Monday, October 5, 2015

PUBLIC PLACE ARCHITECTURE IN THE TROPICS

Thoughts on Tropical Urbanism

Most architects tend to see water as a vertical element from which to screen their work and also as to how to effectively use the screen as a design-delight. Relish it, for it is a tangible and basic reality which needs to be addressed boldly.

Water also begs to be seen as multiple and horizontal layers too, especially when viewed through the prism of Urbanism, as a form of geological sheet on which society has driven in its tent-pegs. We have settled on a sub-soil mesh of land and water, where the life giver is water. So, cities when planned or urban centres when redeveloped need to first recognize this under-lying system and the pattern of its organization.

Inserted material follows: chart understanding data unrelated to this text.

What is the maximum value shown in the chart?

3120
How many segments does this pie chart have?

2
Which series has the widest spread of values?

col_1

Ecological Planning does address this concern at a very large scale. There are studies, for example, on the carrying capacity of the Vembanad Backwater system, from which to deduce the scale and extent of possible urban settlement. However, while we quantum leap down in scale from that regional level to the say, "campus plan" scale, the lines and relationships of water system do not inform the process of site planning beyond the extents of the "site" in the purview of the architect.
In other words, there exists a deep disconnect in addressing this primary issue at the intermediate scales that vary from above large architectural project sites,
  • to large campuses like the Special Economic Zones or Techno-parks etc,
  • to public-place-architecture like markets, mobility hubs etc,
  • to city ward level redevelopment plans like Detailed Town Planning (DTP) Schemes (which are actually Urban Design or Urban Land Pooling/ Reconstitution Schemes),
  • to city scale development agenda.
Of these, architects have a compelling role in at least the first two scales and the power to influence the remaining scales too. Each of these scales inform the nature and content of the ones above and below it.

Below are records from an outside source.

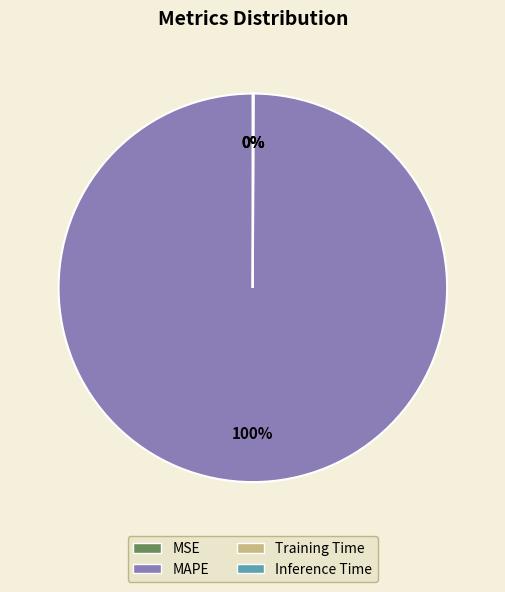

Is there any slice that represents more than half of the pie?

Yes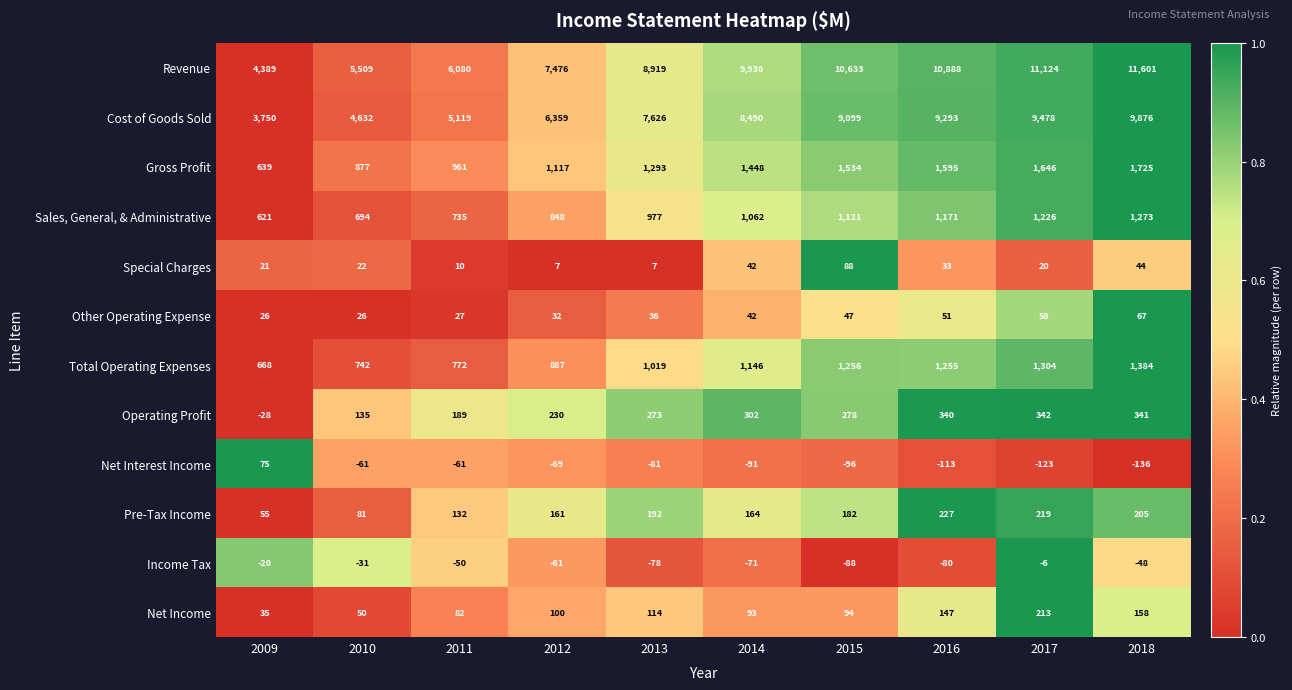

The Operating Profit series shows 340 at 2016. True or false?

True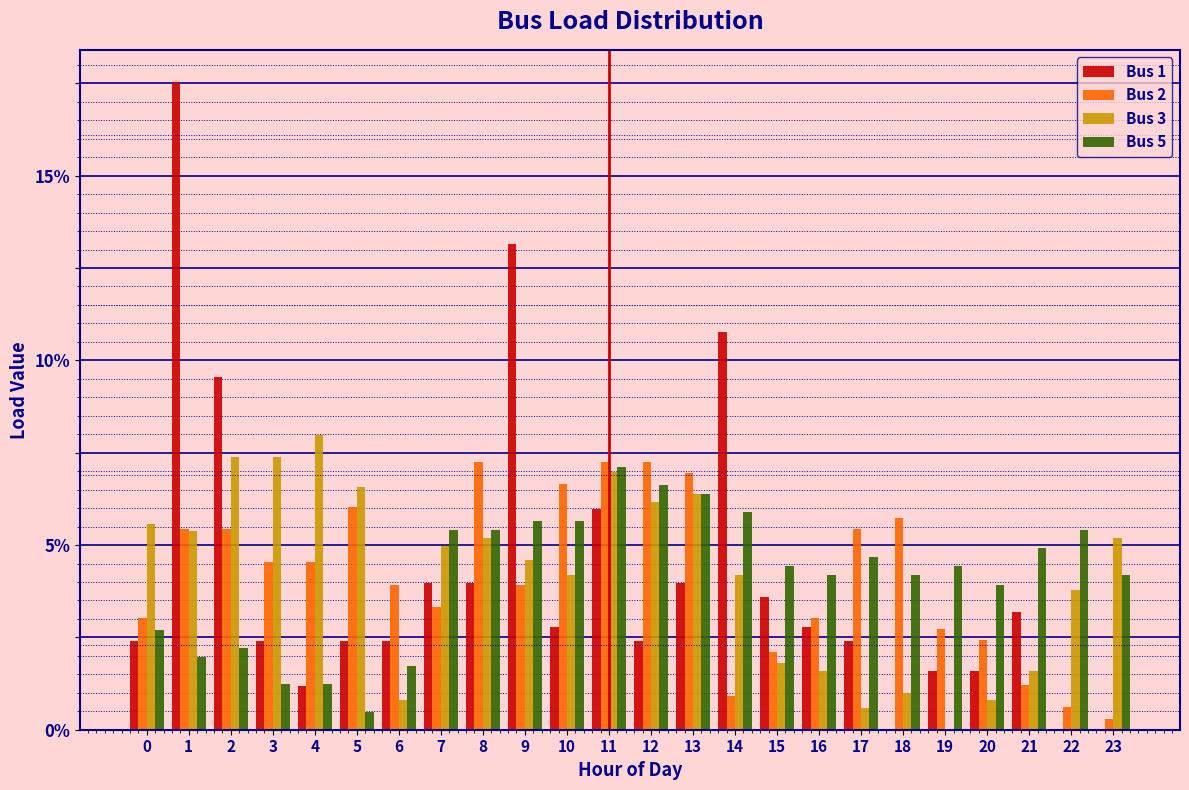

What is the sum of all Bus 5 values?

100.0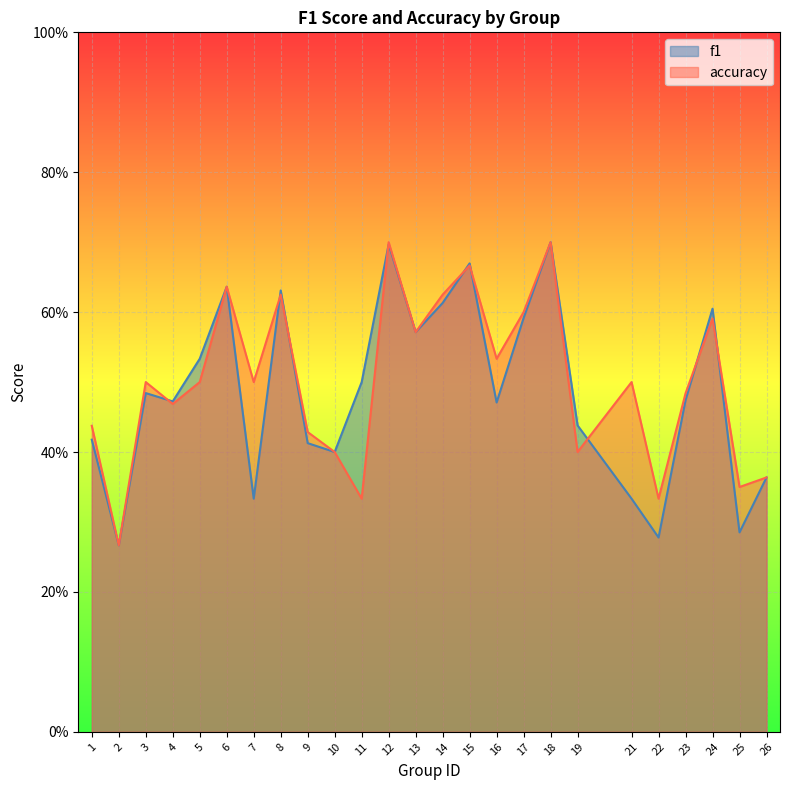

Does the chart display data point markers on the line(s)?

No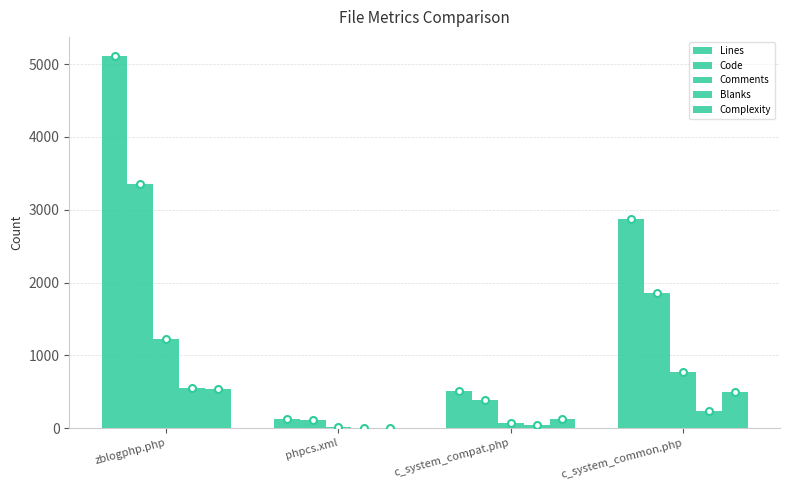

What value does the Comments series have at c_system_compat.php?

67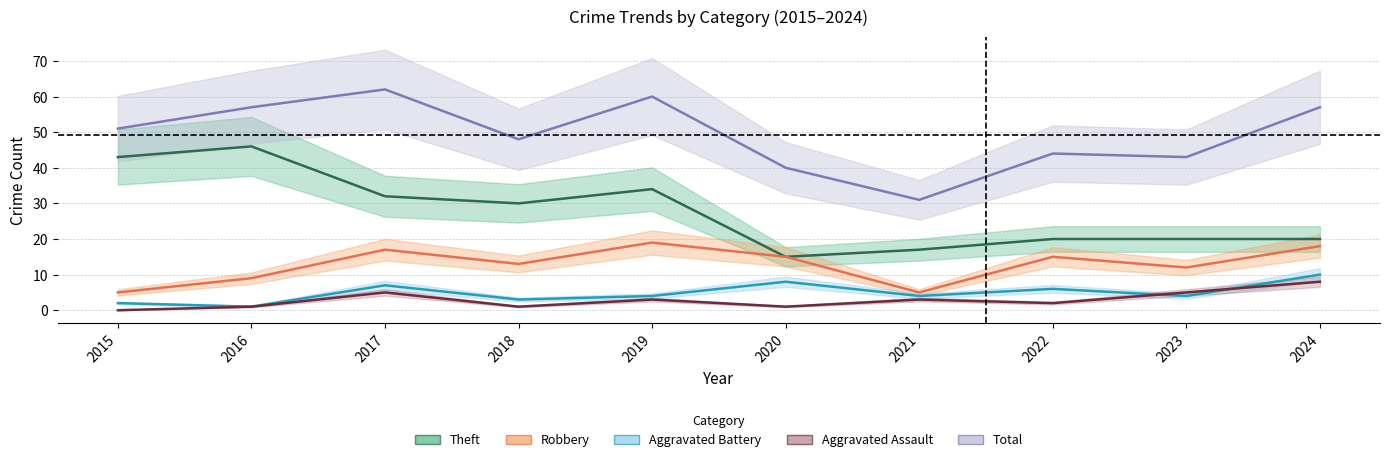

At which category does Theft reach its first local valley?

2018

In the realm of public-place-architecture, there is the need to create a value base, as a resource for the architect. The two year agenda set by this team needs to build such a referral base.

In rain-fed tropics, buildings need to stand apart to be climatically appropriate, but then, they also need to bridge distances in the extraneous spaces they tend to create between them, for healthier urban place-making. This pattern of conflicting energies, that both pull and push the distance between buildings, need to be tamed. The management of this duality of the need to come-together while going-apart is to be moulded by a more studied approach.

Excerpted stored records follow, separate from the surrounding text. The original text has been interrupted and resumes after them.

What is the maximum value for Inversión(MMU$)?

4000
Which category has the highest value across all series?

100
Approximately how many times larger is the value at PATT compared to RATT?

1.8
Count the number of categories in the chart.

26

Improving walk-ability within our urban centres is a great challenge and in that regard, some topics that can be explored may include:
  • Roof spans in timber for public walkways, and public forum (how to cover large areas using timber space-frames)
  • Free public umbrellas
  • Tree cover
  • Stretched canvas (which can be hooked and unhooked as needed)
  • Identifying the width of pedestrian pathways of various scale, when people use open umbrellas
  • Architects have already invented some elements as tools of the trade; like the pergola with a sheet of glass over them. Serious refinement is possible through research.
  • Clothes form our first layer and hence, appropriate clothing like knee-length formals

In the tropics, the focus needs to be on the roof and not the walls. This notion extends and permeates both architecture and public place design.